L'amitié
L'amitié
Laisse-moi te tendre les mains,
Remplies de songes,
Dans leur paume crevassée,
Y germent des fleurs de rêve.
Les pousses y prennent racine,
Voilà qu'ils fleurissent comme l'amitié.
Tout autour de la planète fragile,
Leur parfum transporte l'été,
Et sème dans les cœurs la gaieté.
Laisse-moi te tendre les mains,
Remplies des odeurs de la Terre ;
De celles qui s'exhalent,
Des jardins odoriférants,
Où l'on entend les voix grêles,
Des enfants qui crient,
Dans une joie pure et frêle ;
Qui jacassent comme des pies.
Ils nous inondent d'allégresse,
Ils nous ramènent à notre jeunesse,
Que les écorchures de l'existence,
Nous on fait souvent effacer,
En nous dépouillant de notre naïveté.
Laisse-moi te tendre les mains,
Remplies de compassion,
Que celles-ci te fassent oublier,
Le côté sombre de l'âme.
Jadis les traits étirés,
Par les espoirs trahis et trompés,
Fantômes meurtris,
Des amours confinés,
Qui hantent nos vies.
Laisse-moi te tendre les mains,
Te rendre l'amitié
Celle que tu réclames ;
Pour que tu puisses, sur les dunes stériles
Que le soleil ardent brûle et roussit,
Faire jaillir des gerbes fleuries ;
Celles de l'affection,
Qu'éprouvent l'un pour l'autre les amis
Ceux qui se réconfortent
Et qu'aucun automne n'emporte .
Écris le 27/07/2008 par Martine Magoni Masset
L'amitié de Voicileure le 02/08/2008
C'est le soleil qui luit quand il pleut dans ton âme
Et la main qui s'étend quand tout devient infâme,
C'est le regard posé sur ton chagrin à toi
Le sourire en ton cœur après le désarroi.
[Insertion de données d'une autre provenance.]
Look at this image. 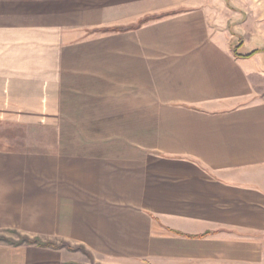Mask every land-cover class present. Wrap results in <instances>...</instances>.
Here are the masks:
<instances>
[{"label":"crops","instance_id":"crops-1","mask_svg":"<svg viewBox=\"0 0 264 264\" xmlns=\"http://www.w3.org/2000/svg\"><path fill=\"white\" fill-rule=\"evenodd\" d=\"M233 2L0 0V264H264V8L259 40Z\"/></svg>","mask_w":264,"mask_h":264},{"label":"rangeland","instance_id":"rangeland-1","mask_svg":"<svg viewBox=\"0 0 264 264\" xmlns=\"http://www.w3.org/2000/svg\"><path fill=\"white\" fill-rule=\"evenodd\" d=\"M222 4L218 3L214 6L215 10L213 11V15L214 18L219 20V18H225V14L223 12V9L221 7ZM229 7L232 8L234 11H236L237 9H239V20H243L246 18V12L248 11L249 15L252 17L250 26H249V31L247 33H252L254 36H256L259 40H260V7L264 8V0H234L233 3H229ZM241 10V12H240ZM245 10V11H243ZM224 22V20H223ZM259 26V29H258ZM253 28H257V29H253ZM257 31V32H256ZM252 42L255 41L256 39L251 38ZM257 48L260 47V42H254L253 43V48ZM262 50H264L263 47H260ZM258 48V49H260ZM251 50V49H250ZM262 55L264 56V52L262 53ZM42 243V242H41ZM48 243V241H47ZM64 244H66V241L64 239H58V244L57 247H61L62 245L64 246ZM67 245V244H66ZM68 246H70L69 248L72 247V244H69ZM74 250V248H72ZM73 250L71 253V257H75V255L77 254L76 252H73ZM77 258L79 260H82L84 262L90 263V264H98V262L94 260L93 256L91 255H82L80 256V252L79 254H77ZM75 260V258H74Z\"/></svg>","mask_w":264,"mask_h":264},{"label":"trees","instance_id":"trees-1","mask_svg":"<svg viewBox=\"0 0 264 264\" xmlns=\"http://www.w3.org/2000/svg\"><path fill=\"white\" fill-rule=\"evenodd\" d=\"M166 15V14H165ZM159 16L158 15H147L146 17L140 19L137 23L135 24H132V25H128V26H123V27H113V28H107V29H104V30H113V31H127V30H130V29H136V28H139L141 25H143L144 23L148 22L149 20L151 19H154V18H158ZM240 46V45H239ZM235 52L237 55L239 56H245V57H250L252 56L254 53L257 52V50H254L252 52H249L247 54H239L237 53V49H235ZM35 242V241H33ZM38 243V241H36ZM40 244V243H39Z\"/></svg>","mask_w":264,"mask_h":264}]
</instances>
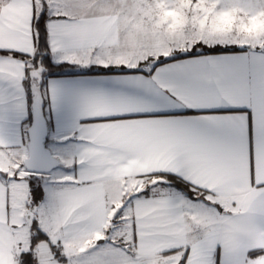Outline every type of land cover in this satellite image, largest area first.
I'll return each instance as SVG.
<instances>
[{
    "label": "snow or ice",
    "instance_id": "snow-or-ice-1",
    "mask_svg": "<svg viewBox=\"0 0 264 264\" xmlns=\"http://www.w3.org/2000/svg\"><path fill=\"white\" fill-rule=\"evenodd\" d=\"M0 264H264V0H0Z\"/></svg>",
    "mask_w": 264,
    "mask_h": 264
}]
</instances>
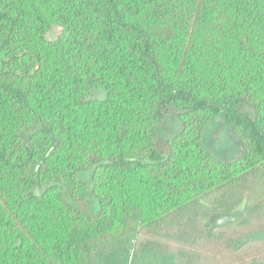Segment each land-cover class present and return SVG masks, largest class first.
Wrapping results in <instances>:
<instances>
[{
  "label": "trees",
  "instance_id": "1",
  "mask_svg": "<svg viewBox=\"0 0 264 264\" xmlns=\"http://www.w3.org/2000/svg\"><path fill=\"white\" fill-rule=\"evenodd\" d=\"M216 120L232 162L204 147ZM126 246L264 264V0H0V264Z\"/></svg>",
  "mask_w": 264,
  "mask_h": 264
},
{
  "label": "rangeland",
  "instance_id": "2",
  "mask_svg": "<svg viewBox=\"0 0 264 264\" xmlns=\"http://www.w3.org/2000/svg\"><path fill=\"white\" fill-rule=\"evenodd\" d=\"M61 29L54 27L47 35L49 40H56L60 34ZM94 96L103 98L105 94L103 92L94 90ZM182 131V124L177 116V112L173 109L167 111L164 115L162 125L157 129L156 147L165 156L168 155V141L177 136ZM203 144L206 150L210 151L221 161L232 162L236 160L243 152L242 145L234 135L233 131L223 121H213L206 129ZM88 174L81 175L82 179H87ZM258 195V194H255ZM95 202V201H94ZM91 203L89 211L91 213L96 212L97 206L95 203ZM239 213L233 214L231 218L238 216L242 213L243 206L238 210ZM226 217L215 216L212 219L213 225H218ZM172 259L170 256L157 258L147 253L137 256L130 247L119 248L109 254L100 255L91 264H171Z\"/></svg>",
  "mask_w": 264,
  "mask_h": 264
},
{
  "label": "water",
  "instance_id": "3",
  "mask_svg": "<svg viewBox=\"0 0 264 264\" xmlns=\"http://www.w3.org/2000/svg\"><path fill=\"white\" fill-rule=\"evenodd\" d=\"M230 220H231V218H226L222 222H226V221H230Z\"/></svg>",
  "mask_w": 264,
  "mask_h": 264
}]
</instances>
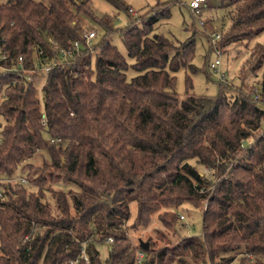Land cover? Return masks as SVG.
Returning <instances> with one entry per match:
<instances>
[{"label":"trees","instance_id":"trees-1","mask_svg":"<svg viewBox=\"0 0 264 264\" xmlns=\"http://www.w3.org/2000/svg\"><path fill=\"white\" fill-rule=\"evenodd\" d=\"M105 1L130 12L124 0ZM221 1L230 10L221 49L264 33V0ZM91 5L0 2L7 56L0 55V264H233L238 250L244 252L238 264L248 255L264 258V41L251 49L246 69L262 73L256 88L220 79L217 96H198L186 73L181 95L175 74L197 73L196 37L207 38L212 54L211 38L195 24L184 42L158 33L157 24L170 19L166 2L123 28L104 24L103 37L87 45L77 15L93 16ZM116 35L127 56L113 45ZM54 43L71 56L43 78L36 65L56 59ZM205 69L212 71L208 59ZM39 149L50 161L38 174L28 165L38 191L13 185ZM58 180L70 189L49 186ZM132 202L138 212L129 224ZM184 205L201 211L202 234L176 240ZM156 214L164 230L142 242L148 248L134 245L130 229L149 226ZM110 238L104 260L98 245Z\"/></svg>","mask_w":264,"mask_h":264},{"label":"rangeland","instance_id":"rangeland-1","mask_svg":"<svg viewBox=\"0 0 264 264\" xmlns=\"http://www.w3.org/2000/svg\"><path fill=\"white\" fill-rule=\"evenodd\" d=\"M7 0H0L1 3H5ZM40 1V0H38ZM171 3L170 6V19L168 21H162L156 26V31L163 34L170 40L175 42L186 41L193 32H191L192 25L202 32L207 34V37L211 38V33L213 31H218L223 33L230 26V18L227 13L230 11L226 7V1L222 3L221 0H207L206 6L202 8L200 13H196L190 9L189 4L191 0H124V3L128 9H130L129 14L123 11H118L105 0H92L91 9L94 13L90 16L87 13H79L77 16L78 20V31L80 35L85 32H96V37L92 40L90 45L95 44L99 39L105 34L104 24L108 27L123 28L127 26L131 19H136L140 15L146 14L153 6L158 3ZM219 6V7H218ZM225 8V11L220 7ZM196 14L195 16L193 14ZM203 23V25H201ZM225 33V32H224ZM264 41V33L260 35L252 43H242V44H231L225 46L222 49V55L218 57L216 53L210 51V46L208 40L204 36L196 37V47H195V58L193 64L198 67L199 71L197 73H192L190 70L181 69L175 75L177 77V91L179 94L184 95L186 92V73H188L193 81V89L191 92L198 96L215 97L220 91V79L225 80L229 84L241 87L242 82H245L244 89L256 88L258 86L259 80L261 79V72L257 73L256 76L247 73L246 69L249 62V56L251 49L258 43ZM113 45H115L122 54L127 56V50L123 45L119 36H114L112 38ZM246 44V45H245ZM217 58L221 60V66L217 70H212L209 72L205 69V63L208 59L214 62ZM247 77L244 79V75ZM136 73L132 70L128 72V77H134ZM43 81V80H42ZM41 81V82H42ZM40 82V81H39ZM40 84V83H39ZM1 123V118H0ZM47 137V136H46ZM44 160L50 161L49 154L46 149L37 150L34 155L27 159L20 167L25 166V169H20L21 173H24L27 183H20L28 188L29 191L37 192L38 188L30 184L28 176L31 173V169L28 166L32 164L37 168V174L43 170ZM192 164H195L192 161ZM199 170L211 177V171L205 167H198ZM36 176V175H35ZM13 185L17 183L16 180H11ZM54 190H64L68 191L70 186L66 185L62 180H58L56 183H51L49 185ZM46 189V188H45ZM47 196L50 202H53L51 194L47 192ZM131 209V221L133 222L138 212V203L132 202L130 205ZM179 212L183 219L180 218V223L177 226V239H182L185 236H195L202 234V213L200 210L184 205L179 209ZM161 221L158 215L152 217V221L147 227H140L138 229H130L129 234L131 241L134 245H138L141 242H147L149 238H156L157 231H163ZM109 241V240H108ZM110 243L106 242L98 245V249L101 253V258L106 259L109 254ZM243 251L238 250L232 254L234 262L233 264H238L243 257ZM247 262L245 264H251L256 260V258H262L259 256L248 255ZM139 261V258H138Z\"/></svg>","mask_w":264,"mask_h":264},{"label":"built area","instance_id":"built-area-1","mask_svg":"<svg viewBox=\"0 0 264 264\" xmlns=\"http://www.w3.org/2000/svg\"><path fill=\"white\" fill-rule=\"evenodd\" d=\"M207 0H191L189 7L191 10L196 11L197 13L200 12V10L206 6ZM201 25H203V23H201ZM96 37V32H85L81 35L82 40L85 42V44L90 45V43L92 42V40ZM222 38V33L218 32V31H213L211 33V40L213 45L215 46V53L218 57H220L222 55V49L221 47L218 45V43L220 42ZM55 46V51L57 52V57L55 60H53L52 62L48 61L47 59H43L42 65L38 62L36 65L37 70L39 71V74L41 77L45 78L49 72L51 71L52 67L54 64H60L63 63L65 61H67L69 59V57L71 56V52L62 49L57 43H54ZM81 46L80 42H75L74 43V47L76 49H78ZM0 55L1 58H6L7 56L5 54H2L1 51V47H0ZM22 61V58H20V63ZM221 66V60L220 58H217L214 62L211 63V69L212 70H217L218 67ZM257 98V96L255 97ZM50 143L53 144L55 143V140L53 139H49ZM56 142H61V140H57ZM17 181V183H27V179L24 176V173L20 172V168L19 171L17 172V175L15 177V179ZM3 197V190L0 187V198ZM181 219L184 218V216H180ZM110 242H113V239L110 238L109 239ZM144 260V254L142 252L139 253V262H142Z\"/></svg>","mask_w":264,"mask_h":264},{"label":"water","instance_id":"water-1","mask_svg":"<svg viewBox=\"0 0 264 264\" xmlns=\"http://www.w3.org/2000/svg\"><path fill=\"white\" fill-rule=\"evenodd\" d=\"M141 245H142L144 248H148V243H142V242H141Z\"/></svg>","mask_w":264,"mask_h":264}]
</instances>
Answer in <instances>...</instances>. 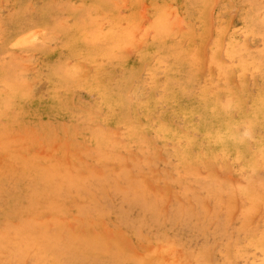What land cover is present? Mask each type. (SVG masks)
Here are the masks:
<instances>
[{"label":"rangeland","instance_id":"1","mask_svg":"<svg viewBox=\"0 0 264 264\" xmlns=\"http://www.w3.org/2000/svg\"><path fill=\"white\" fill-rule=\"evenodd\" d=\"M0 264H264V0H0Z\"/></svg>","mask_w":264,"mask_h":264},{"label":"bare ground","instance_id":"2","mask_svg":"<svg viewBox=\"0 0 264 264\" xmlns=\"http://www.w3.org/2000/svg\"><path fill=\"white\" fill-rule=\"evenodd\" d=\"M31 38H32V37H31ZM20 42H21V41H20ZM23 42H24V41H23ZM4 78H5V77H4ZM5 79H6V78H5ZM5 79H4V80H5ZM21 82H22V81H21ZM7 83H8V81H7ZM7 83H6V84H7ZM6 84H5V85H6ZM4 88H5V87H4Z\"/></svg>","mask_w":264,"mask_h":264}]
</instances>
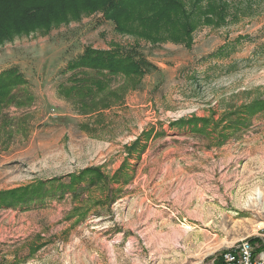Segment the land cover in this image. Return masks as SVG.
Wrapping results in <instances>:
<instances>
[{
	"label": "rangeland",
	"instance_id": "obj_1",
	"mask_svg": "<svg viewBox=\"0 0 264 264\" xmlns=\"http://www.w3.org/2000/svg\"><path fill=\"white\" fill-rule=\"evenodd\" d=\"M242 8L188 44L119 33L101 13L0 44V70L27 78L0 110V190L51 180L42 201L0 207V264H222L244 238L264 264V108L243 107L264 101V0ZM94 43L136 46L155 68L136 89L118 75L94 99L62 91ZM191 116L208 125L170 126ZM87 168L106 184L70 188Z\"/></svg>",
	"mask_w": 264,
	"mask_h": 264
},
{
	"label": "trees",
	"instance_id": "obj_2",
	"mask_svg": "<svg viewBox=\"0 0 264 264\" xmlns=\"http://www.w3.org/2000/svg\"><path fill=\"white\" fill-rule=\"evenodd\" d=\"M253 2L255 0H237L235 3L229 0H0V44L33 32L47 34L61 24L78 21L92 13H101L104 20L113 23L117 32L153 44L167 40L188 44L193 31L200 25H220L226 22V18L233 20L240 14V9L244 11L242 7L248 8ZM153 68L154 64L136 46H112L108 49L85 46L67 63L65 70L71 72L68 78L70 86L62 91L94 99V89L104 88L110 83L111 76L118 75L124 78L128 89H136L143 76ZM26 83V77L17 67L0 71V110L17 101L15 91ZM106 107L107 103L102 102L98 108L86 110L93 112ZM243 107L247 113H255L264 108V101L255 100ZM208 120L191 116L175 120L170 126L187 124L191 129H198L208 125ZM149 135L148 130L143 132L145 140ZM141 141L137 138L129 145L128 154L131 155L130 150H136ZM120 171L121 168L114 176ZM68 177L70 188L82 181L89 186L97 182L106 184L109 179L99 168H87ZM50 181L0 190V207L42 201L44 197L51 196L45 188ZM252 240L257 238L250 239L251 243Z\"/></svg>",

Cest cette infinie chose au fond de nous blottie
Qui fait le cœur Joyeux quand la joie est partie,
Et qui grandit dedans faisant un paradis
Du plus petit recoin, chaumière ou bien taudis.
Dans l'âme reposé, reste une braisé infinie
Un souffle et l'étincelle, de nouveau la ranime,
Comme fait l'amitié au cœur qui la semblait mort,
Balayant la tristesse pour lui redonner corps.